Happy Monday, friends! I wanted to introduce you to some other types of OCD, outside of the Pure-O that I have suffered from. Today’s post about checking OCD comes from Tina Fariss Barbour of the Bringing Along OCD Blog. I encourage you all to visit her blog and subscribe to her! Thank you, Tina, for today’s insightful post!
Thanks,
Jackie
Checking OCD: Never quite sure
By Tina Fariss Barbour
I’m cooking a simple meal of pasta and sauce. I can heat the sauce in the microwave. But I need to use the electric stove to boil the pasta.
The water boils and I cook the pasta until it’s done.
Then I reach over to turn off the stove.
I carefully and slowly turn the knob towards the off label. Slowly, slowly. I’m waiting for the click that tells me I’ve reached my destination.
I hear the click and stop turning. It’s off.
Or is it?
I squint at the off label. Does the line on the knob match up with it enough? Is it supposed to be exactly in the middle of the label, or can it be off-center?

**Collection entries:**
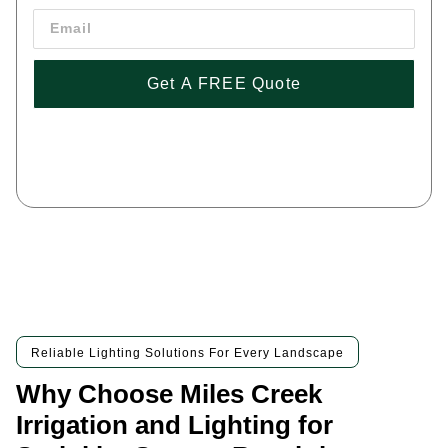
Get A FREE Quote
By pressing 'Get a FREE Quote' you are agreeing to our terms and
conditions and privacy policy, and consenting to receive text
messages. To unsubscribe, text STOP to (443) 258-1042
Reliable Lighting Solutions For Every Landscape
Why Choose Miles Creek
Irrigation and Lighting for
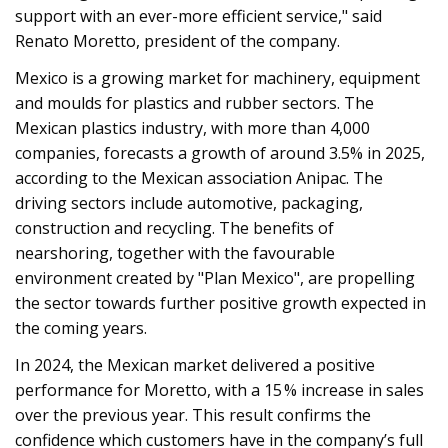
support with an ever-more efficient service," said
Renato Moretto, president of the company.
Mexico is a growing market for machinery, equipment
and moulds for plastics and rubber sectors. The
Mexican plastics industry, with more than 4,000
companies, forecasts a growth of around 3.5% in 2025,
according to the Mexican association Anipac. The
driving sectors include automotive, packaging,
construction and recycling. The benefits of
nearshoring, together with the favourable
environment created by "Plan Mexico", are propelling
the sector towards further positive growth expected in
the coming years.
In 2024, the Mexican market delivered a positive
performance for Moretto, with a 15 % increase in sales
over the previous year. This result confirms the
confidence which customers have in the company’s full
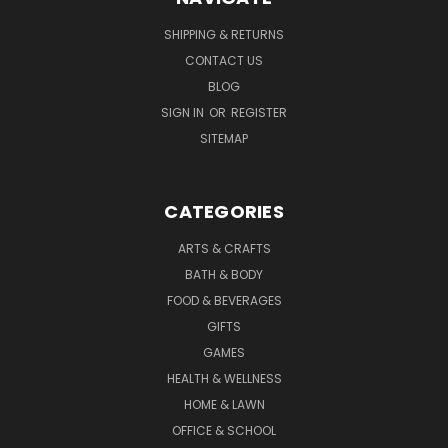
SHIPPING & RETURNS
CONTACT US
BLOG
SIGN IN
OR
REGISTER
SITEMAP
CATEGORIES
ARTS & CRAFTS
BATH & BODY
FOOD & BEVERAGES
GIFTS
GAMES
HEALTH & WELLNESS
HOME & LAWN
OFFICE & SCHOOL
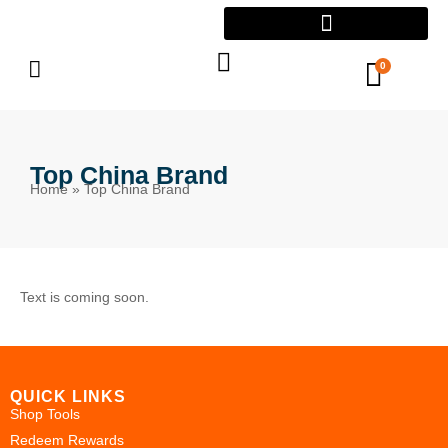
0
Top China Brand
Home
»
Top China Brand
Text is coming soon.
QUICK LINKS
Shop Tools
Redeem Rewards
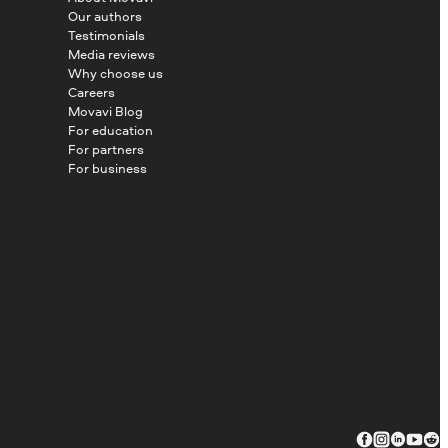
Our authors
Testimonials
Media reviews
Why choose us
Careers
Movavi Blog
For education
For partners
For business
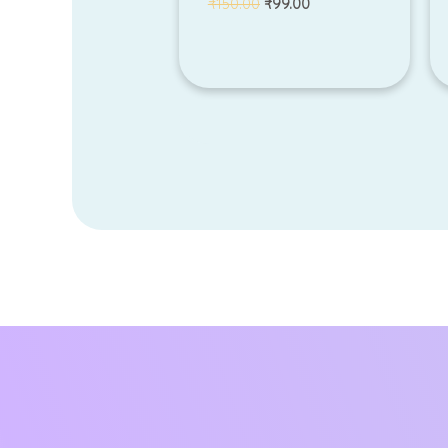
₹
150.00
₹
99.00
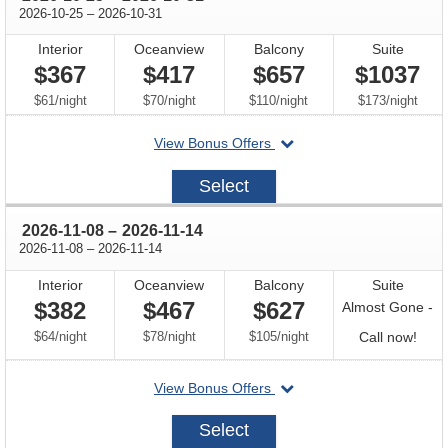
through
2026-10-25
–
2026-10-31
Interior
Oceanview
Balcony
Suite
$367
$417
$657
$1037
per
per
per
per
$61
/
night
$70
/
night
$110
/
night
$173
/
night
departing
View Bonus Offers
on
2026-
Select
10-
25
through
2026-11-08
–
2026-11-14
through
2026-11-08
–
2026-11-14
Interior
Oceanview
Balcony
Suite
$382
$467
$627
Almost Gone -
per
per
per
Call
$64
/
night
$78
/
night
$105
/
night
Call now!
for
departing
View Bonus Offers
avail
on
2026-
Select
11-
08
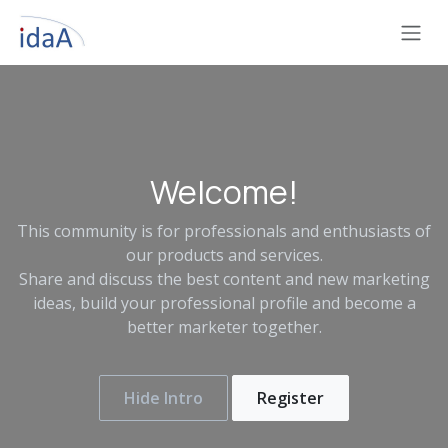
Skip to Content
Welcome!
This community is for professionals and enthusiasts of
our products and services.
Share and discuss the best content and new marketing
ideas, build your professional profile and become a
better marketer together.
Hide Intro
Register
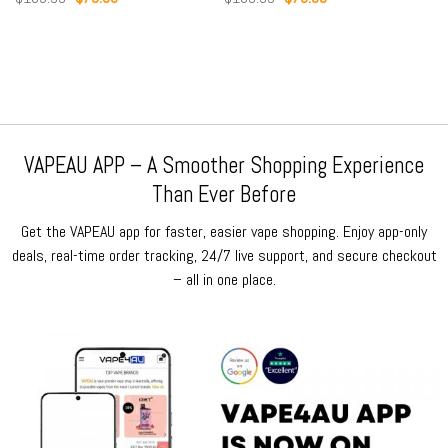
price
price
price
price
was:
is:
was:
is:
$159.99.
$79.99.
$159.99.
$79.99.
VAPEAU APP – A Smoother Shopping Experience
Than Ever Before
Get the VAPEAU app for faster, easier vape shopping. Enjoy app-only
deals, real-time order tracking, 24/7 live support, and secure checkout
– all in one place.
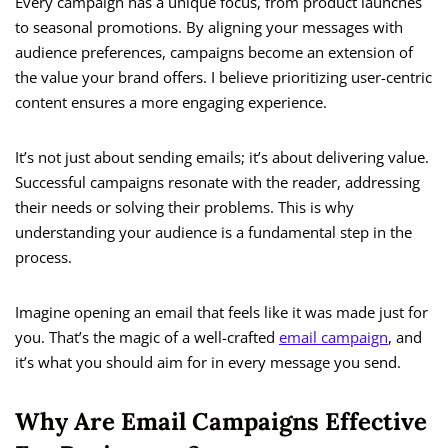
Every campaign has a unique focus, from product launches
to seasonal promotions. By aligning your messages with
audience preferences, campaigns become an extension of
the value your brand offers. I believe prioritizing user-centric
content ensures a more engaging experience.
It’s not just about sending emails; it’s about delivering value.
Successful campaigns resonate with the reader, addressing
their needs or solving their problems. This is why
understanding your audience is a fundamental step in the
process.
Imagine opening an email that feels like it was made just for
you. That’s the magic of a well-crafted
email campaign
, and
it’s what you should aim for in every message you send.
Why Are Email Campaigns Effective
---
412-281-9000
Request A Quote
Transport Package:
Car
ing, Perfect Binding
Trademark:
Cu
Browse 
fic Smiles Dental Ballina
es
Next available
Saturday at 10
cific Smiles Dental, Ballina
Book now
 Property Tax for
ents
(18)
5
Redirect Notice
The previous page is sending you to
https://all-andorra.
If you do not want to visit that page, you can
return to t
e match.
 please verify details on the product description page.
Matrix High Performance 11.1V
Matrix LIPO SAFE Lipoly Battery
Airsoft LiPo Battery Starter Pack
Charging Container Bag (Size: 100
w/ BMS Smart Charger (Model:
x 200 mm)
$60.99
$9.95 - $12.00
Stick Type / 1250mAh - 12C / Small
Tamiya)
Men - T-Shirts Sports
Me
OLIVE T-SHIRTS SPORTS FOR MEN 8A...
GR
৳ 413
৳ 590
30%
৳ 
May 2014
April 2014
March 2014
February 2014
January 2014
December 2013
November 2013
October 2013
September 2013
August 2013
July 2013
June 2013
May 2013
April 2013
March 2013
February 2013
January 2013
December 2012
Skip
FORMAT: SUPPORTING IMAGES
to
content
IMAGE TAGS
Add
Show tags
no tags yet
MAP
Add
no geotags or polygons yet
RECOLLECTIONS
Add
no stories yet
* * *
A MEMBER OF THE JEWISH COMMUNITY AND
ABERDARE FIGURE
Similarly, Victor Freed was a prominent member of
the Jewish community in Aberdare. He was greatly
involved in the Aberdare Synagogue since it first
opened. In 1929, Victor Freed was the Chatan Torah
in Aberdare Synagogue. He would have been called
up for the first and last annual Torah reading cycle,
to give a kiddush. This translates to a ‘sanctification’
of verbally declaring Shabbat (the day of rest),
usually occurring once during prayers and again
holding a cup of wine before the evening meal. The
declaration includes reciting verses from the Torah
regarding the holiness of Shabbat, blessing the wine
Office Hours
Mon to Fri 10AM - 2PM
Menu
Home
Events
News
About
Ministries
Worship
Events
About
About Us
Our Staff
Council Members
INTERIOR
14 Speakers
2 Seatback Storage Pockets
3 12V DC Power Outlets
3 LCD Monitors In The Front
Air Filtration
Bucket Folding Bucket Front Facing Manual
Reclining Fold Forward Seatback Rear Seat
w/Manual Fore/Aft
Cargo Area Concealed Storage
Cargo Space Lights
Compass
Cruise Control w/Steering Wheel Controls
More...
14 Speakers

**STUDY QUESTIONS:**
a) Could you reproduce the post on checking OCD word for word, starting with "The water boils" and going on through "reached my destination."?
b) Do these statements agree with the post on checking OCD? For each, answer yes or no and quote the deciding words: (i) The sauce is heated in the microwave. (ii) The pasta is boiled on a gas stove. (iii) After the click, the knob keeps being turned.
The collection entries listing is material separate from the post on checking OCD.

**ANSWERS TO THE TASKS:**
a)
The water boils and I cook the pasta until it’s done.
Then I reach over to turn off the stove.
I carefully and slowly turn the knob towards the off label. Slowly, slowly. I’m waiting for the click that tells me I’ve reached my destination.

b)
(i) Yes: "I can heat the sauce in the microwave."
(ii) No: "I need to use the electric stove to boil the pasta."
(iii) No: "I hear the click and stop turning."